Submitted by Administrator on Mon, 21/01/2019 - 22:35
January 2019 paper on 'Using Business Ecosystems Mapping to Generate new Competitive Value Propositions'
As manufacturing-firm strategies move from product-centric towards those in which a higher degree of service is associated with the product a company’s business ecosystem ‒ the collaborative network needed to build value for the customer ‒ often becomes more complex. When considering the collaborative possibilities, firms can find it challenging to identify and compare the potential value created by alternative strategic actions such as radical new partnerships and partnering arrangements. To support capability development, strategic thinking is shifting to include a broader approach to understanding and conceptualizing business ecosystems. The Institute for Manufacturing (IfM) and IfM Education and Consultancy Services Ltd. are applying a novel way to allow managers to visualize and understand their firm’s external complexity, which we refer to as business ecosystem value mapping. The technique has been used in strategic workshops with industry partners.

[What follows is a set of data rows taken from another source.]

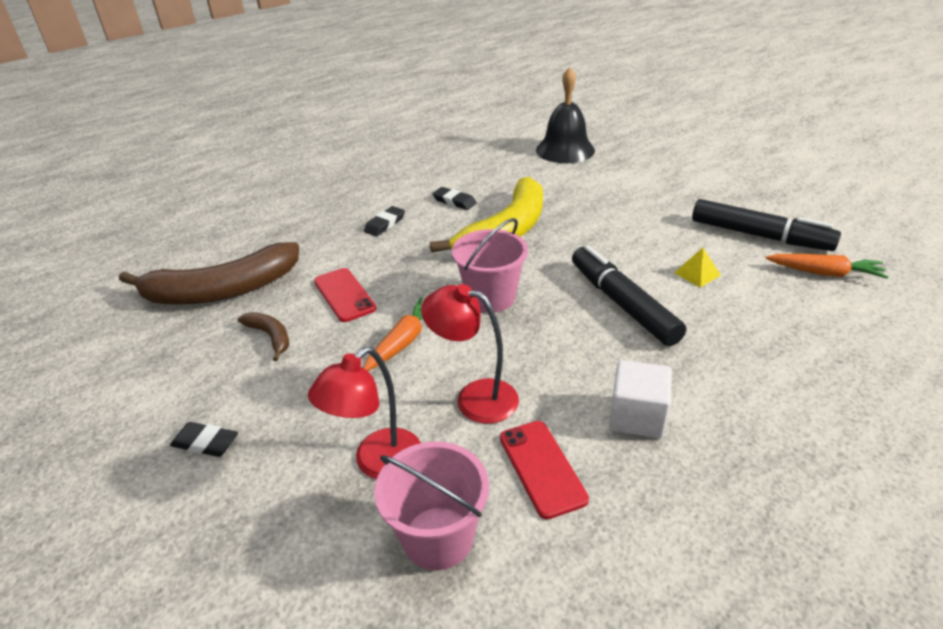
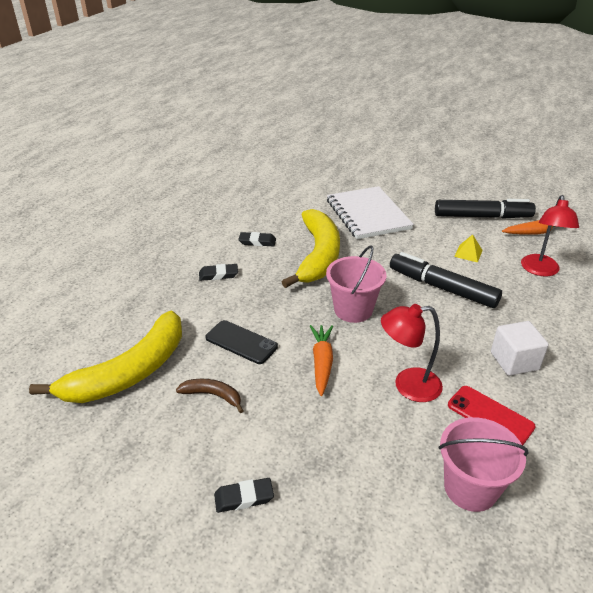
camera: 30 degrees left, 0 degrees up
(221, 290) = (129, 372): brown banana -> yellow banana
(344, 295) = (241, 342): red phone -> black phone
(378, 463) = (386, 457): red lamp -> red lamp (540, 270)
(385, 224) = (218, 275): black eraser -> black eraser turned 75 degrees clockwise
(565, 150) = (304, 180): black bell -> none
(606, 201) = (367, 214): none -> white notebook

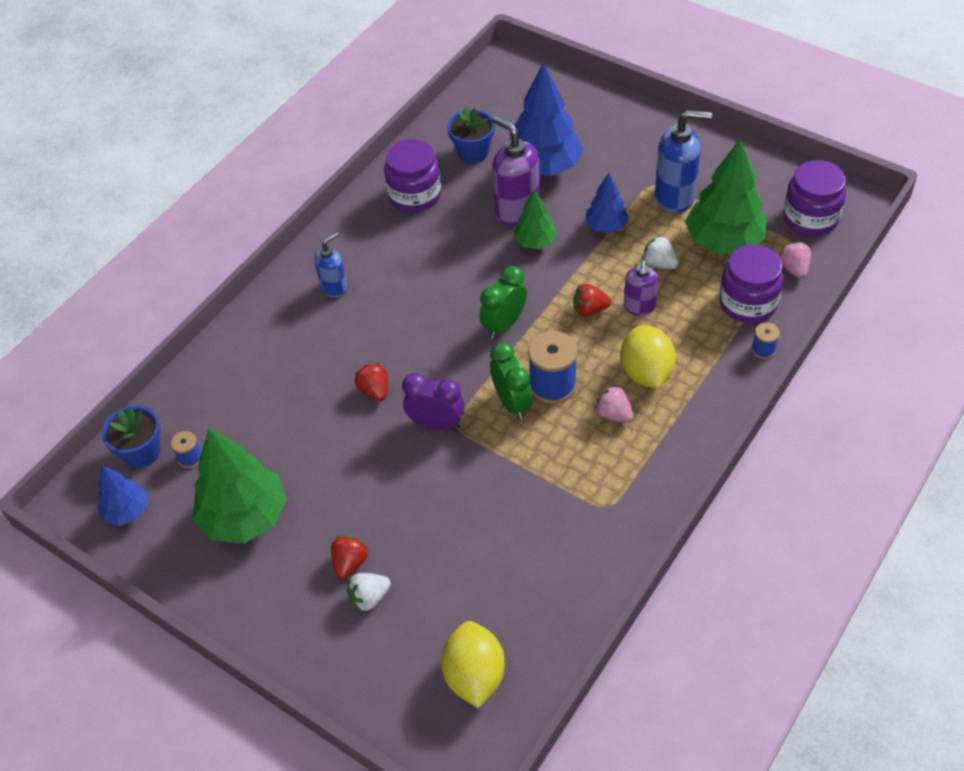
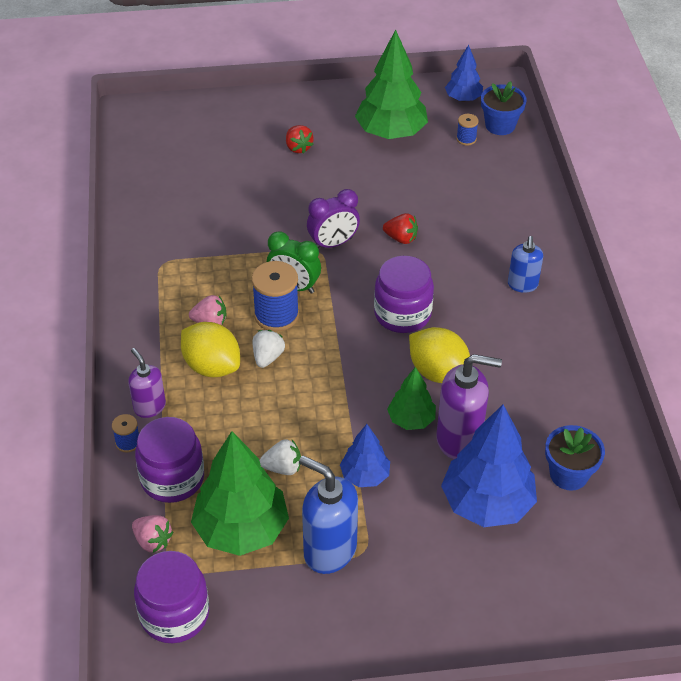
camera: 135 degrees right, 5 degrees down
(369, 597) = (267, 140): white strawberry -> white strawberry (267, 357)
(415, 195) = (563, 397): purple jar -> purple jar (402, 314)
(474, 675) = (166, 142): yellow lemon -> yellow lemon (438, 372)
(504, 325) = (360, 336): green clock -> none
(589, 310) = (304, 389): red strawberry -> none
(639, 307) = (264, 416): purple soap dispenser -> purple soap dispenser (149, 407)
(675, 197) = (329, 550): blue soap dispenser -> blue soap dispenser turned 75 degrees clockwise

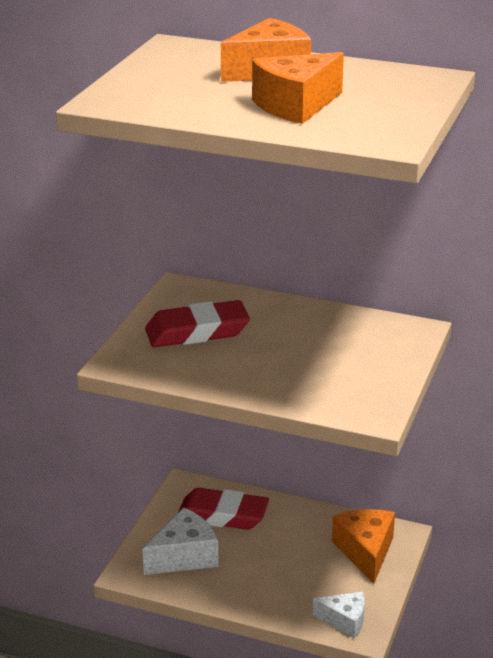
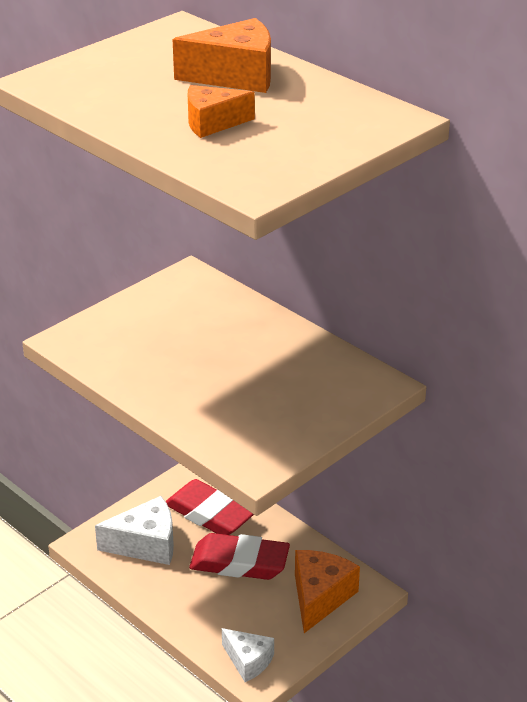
camera: 25 degrees right, 5 degrees up
(197, 332) = (164, 327): red eraser -> red eraser (239, 563)
(296, 105) = (212, 123): orange cheese -> orange cheese, size x0.65

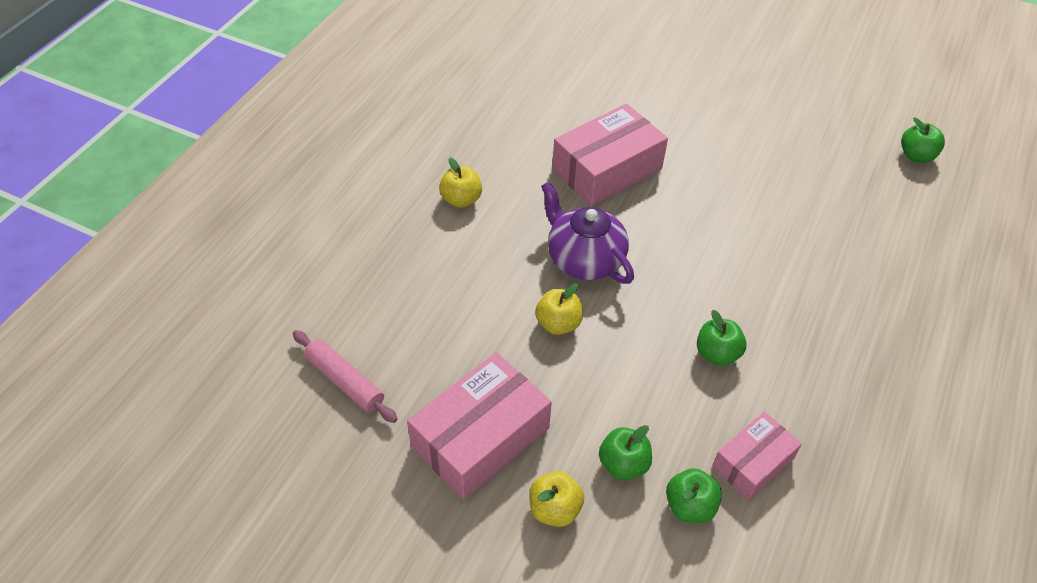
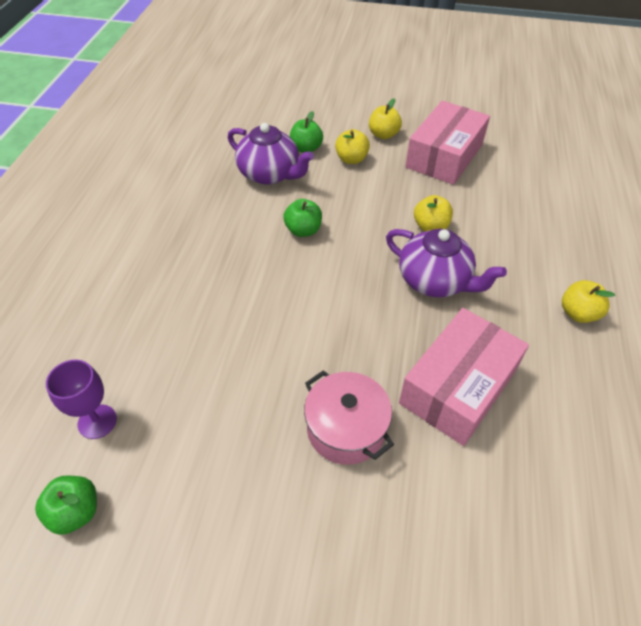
camera: 165 degrees right, 0 degrees up
(344, 381) = (549, 166): pink rolling pin -> none
(623, 464) = (351, 159): green apple -> yellow apple
(710, 161) = (346, 429): none -> pink pot
(753, 462) = (270, 174): pink box -> purple teapot
(918, 207) = (97, 421): none -> purple goblet

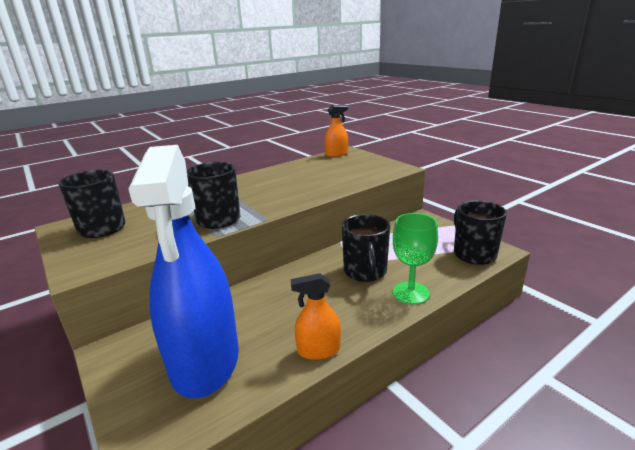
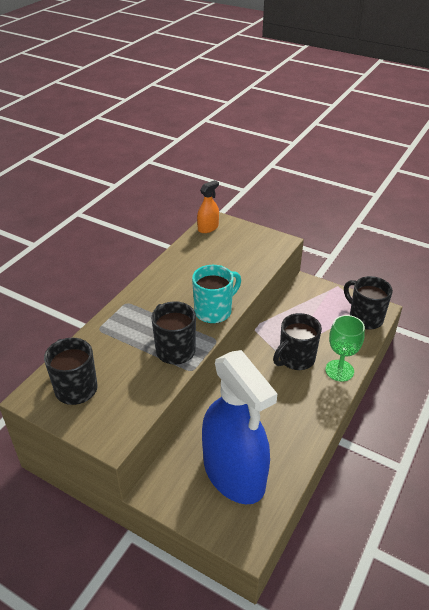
camera: 25 degrees left, 15 degrees up
(286, 200) = (214, 311): none -> turquoise mug
(318, 350) = (306, 440): orange spray bottle -> none
(365, 272) = (295, 359): black mug -> black mug turned 75 degrees clockwise

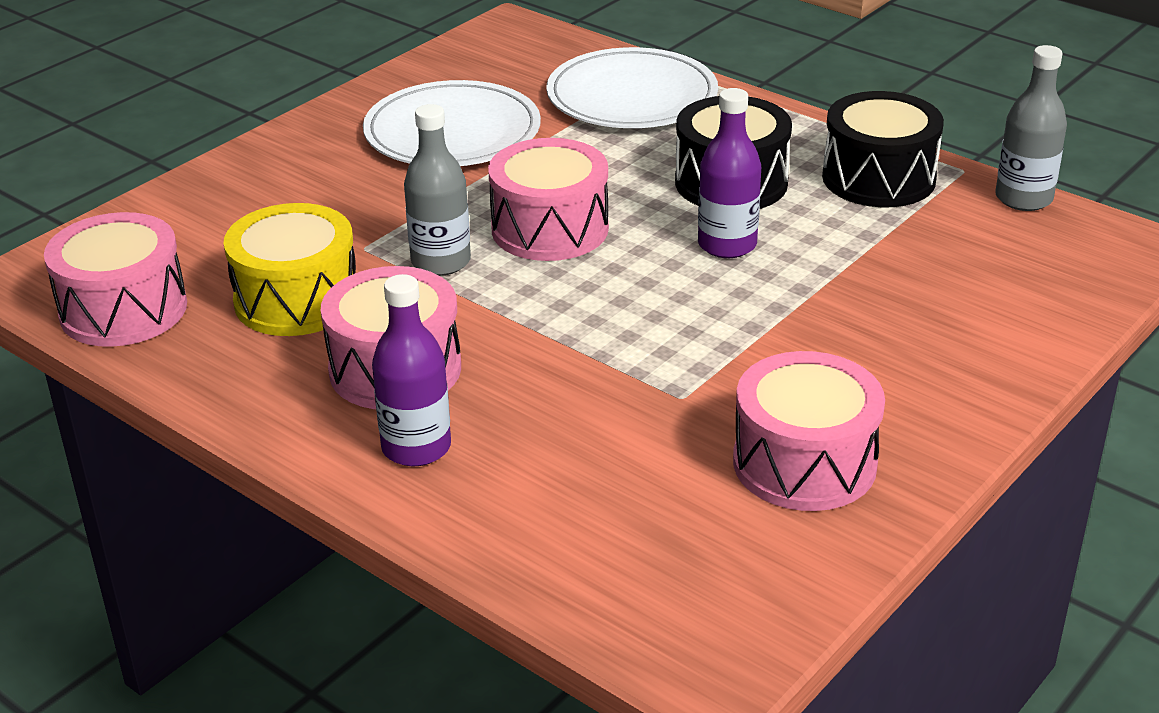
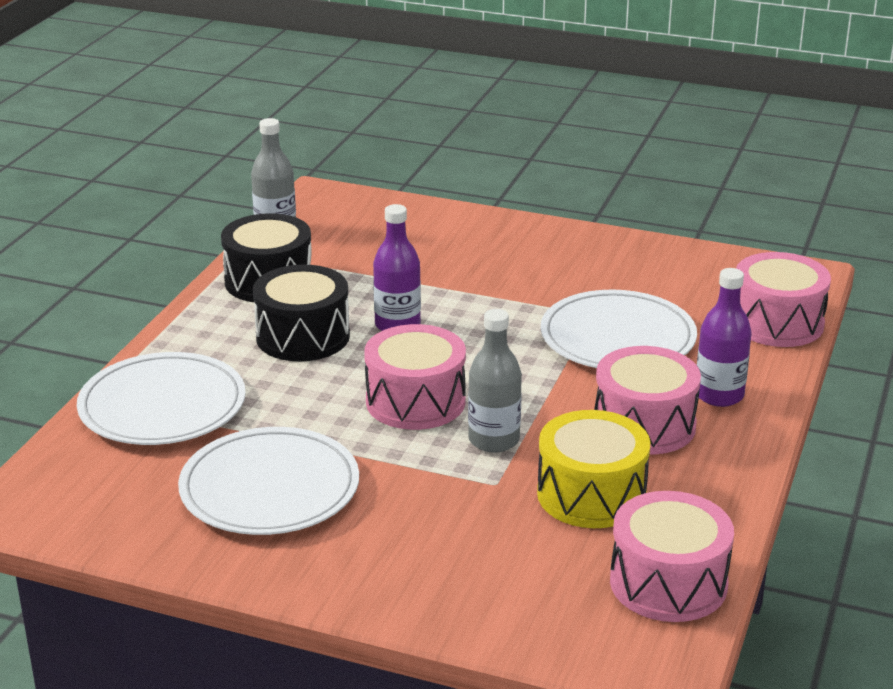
camera: 110 degrees left, 5 degrees down
(608, 403) = (617, 337): none -> white plate
(804, 463) = (625, 269): pink drum -> pink drum (777, 323)

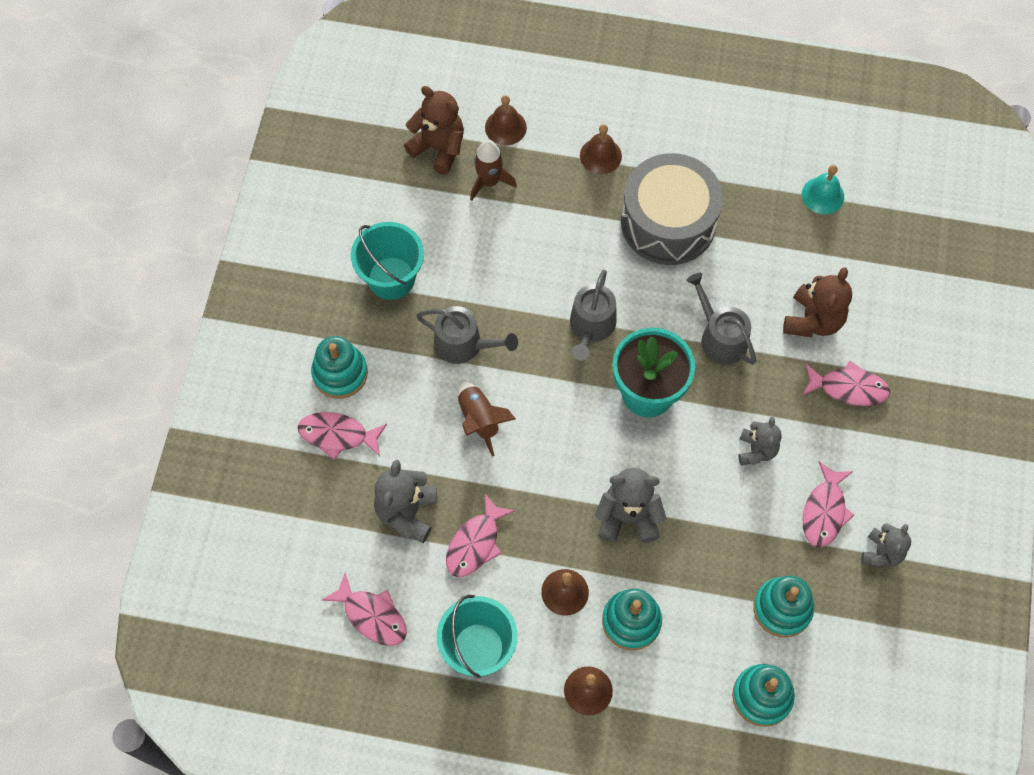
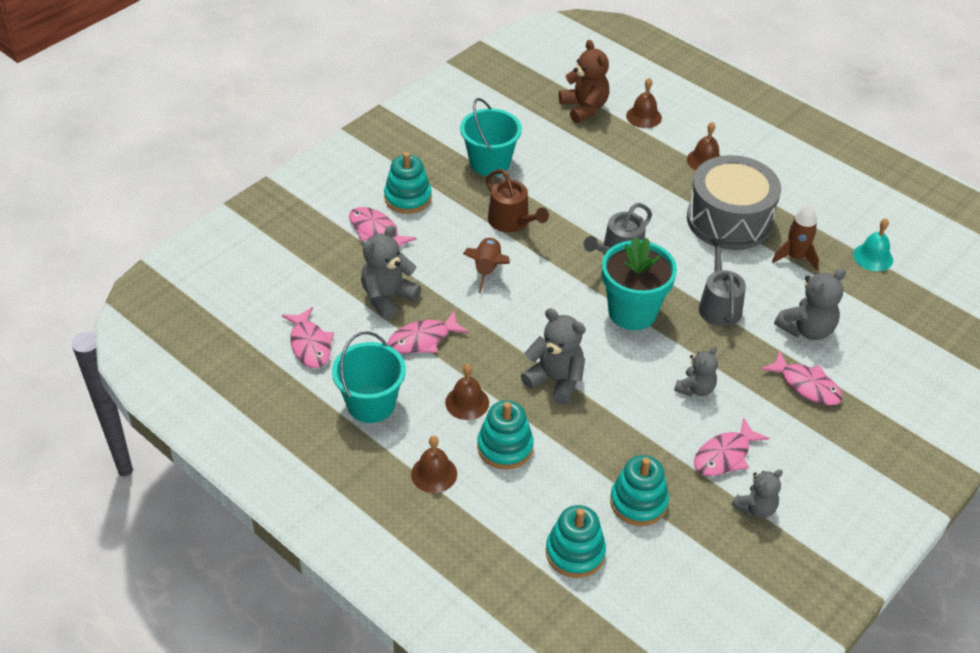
camera: 30 degrees right, 20 degrees down
(464, 344) = (512, 221): grey watering can -> brown watering can
(489, 182) = (606, 141): brown rocket -> brown rocket (795, 257)
(813, 320) = (807, 329): brown teddy bear -> grey teddy bear

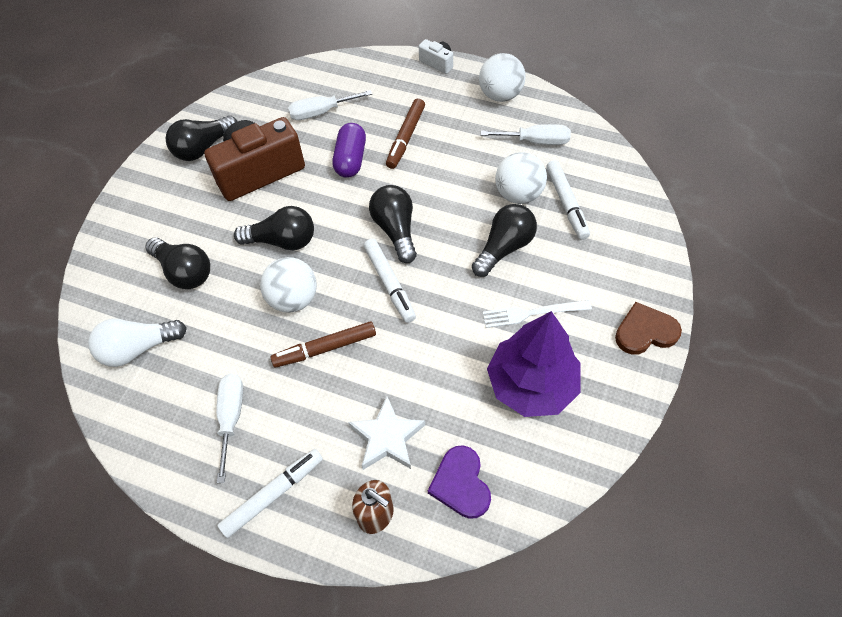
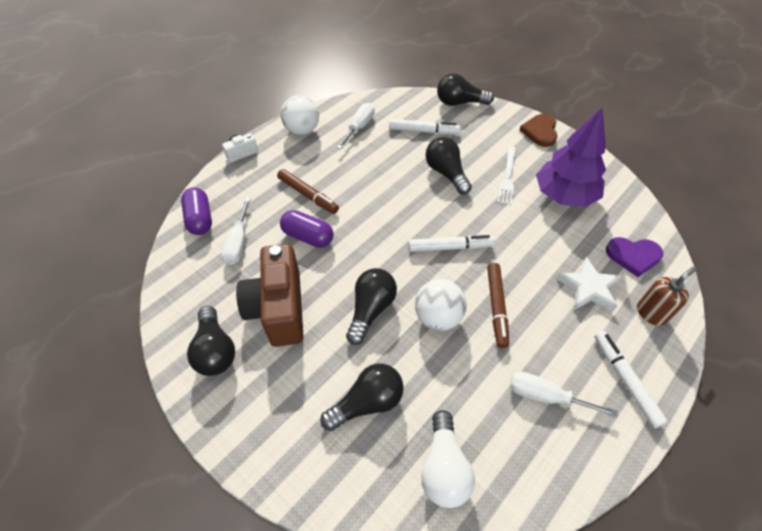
camera: 70 degrees left, 5 degrees down
(337, 73) = (200, 219): none -> purple capsule
(396, 230) = (399, 228): black light bulb -> black light bulb (460, 103)
(518, 194) = (402, 151): white ball -> none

This paper includes a case study of one such workshop, focusing on how the industry partner deepened their understanding of value exchange in their business ecosystem. This understanding was critical to the workshop purpose: to decide whether and how to proceed with a tender offering. From an inauspicious starting point ‒ the firm considered itself relatively uncompetitive in relation to the tender ‒ the workshop led to the identification of eight new value creation opportunities from which four propositions were selected to form the basis of an offering. The partner’s subsequent tender offering was successful. Following acceptance, the partner cited a number of these propositions as the reasons why the offering was chosen. The paper seeks to illuminate how the two-day workshop process, built on strong preparation to ensure that the right strategic questions were addressed, developed understanding and application of value creation and exchange in offerings based on collaborative ecosystems. We then suggest some implications for further work.